Sorry to be Debbie Downer, but you said you wanted voices of experience. Good luck to you.

well ill tell you one thing, this relationship wont work the way it is right now. it'll only work when your fiance grows some balls and sets boundaries with his ex! NO WONDER you are having doubts. Yes , bio mom will always be there, but clearly your bf hasnt set boundaries because she feels its ok to call him wasted , get him to driver her places, ask for money.

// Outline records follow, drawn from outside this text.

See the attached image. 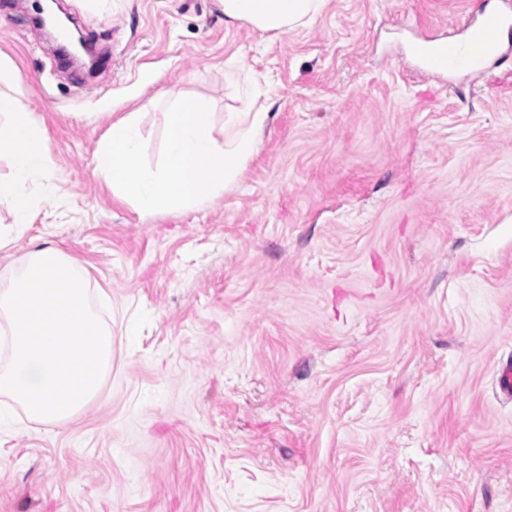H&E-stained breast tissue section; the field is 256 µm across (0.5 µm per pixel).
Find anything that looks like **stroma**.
I'll return each instance as SVG.
<instances>
[{"label":"stroma","mask_w":512,"mask_h":512,"mask_svg":"<svg viewBox=\"0 0 512 512\" xmlns=\"http://www.w3.org/2000/svg\"><path fill=\"white\" fill-rule=\"evenodd\" d=\"M58 5L95 74L0 0V95L72 200L40 199L0 274L45 241L82 261L112 372L61 427L0 402V512H512V36L492 83L403 55L477 0H328L281 36L217 0ZM232 80L270 112L234 191L145 217L113 195V120L140 113L157 163L168 103L223 120Z\"/></svg>","instance_id":"stroma-1"}]
</instances>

my fiances ex would NEVER do these things (shes not crazy but she does cross her boundaries at times)- my fiance has set his boundaries. the only time they talk is when its about my stepdaughter. they dont even talk when he calls his daughter anymore...she used to go on and on with him for hours and i would be sitting here with dinner cold and i said WHO THE HELL DO YOU THINK YOU ARE? and he put an end to it, he was trying to be overly nice for the sake of his child but its not necessary...no one can take your parental rights away...so theres no need to kiss ***....just be amicable.

your right, it'll be hard...very hard...and if your fiance chooses to continue things the way they are, he will NEVER have any woman marry him..ever. being a stepmom is probably the worst trouble i could have gotten myself into ...but if you love your bf that much, and you want HIM for the rest of your life...and he keeps defending you and making you his priority (marriage and wife first, all children at a close second) and sets his boundaries like he's suppose to and is a good disciplinarian and parent- you will be content. Just because you marry someone without children doesnt mean you'll have a better or longer marrieage with that person than if you marry someone with so much baggage like your BF.

if you have any concerns or questions or want to talk just message me- i know what your going thru!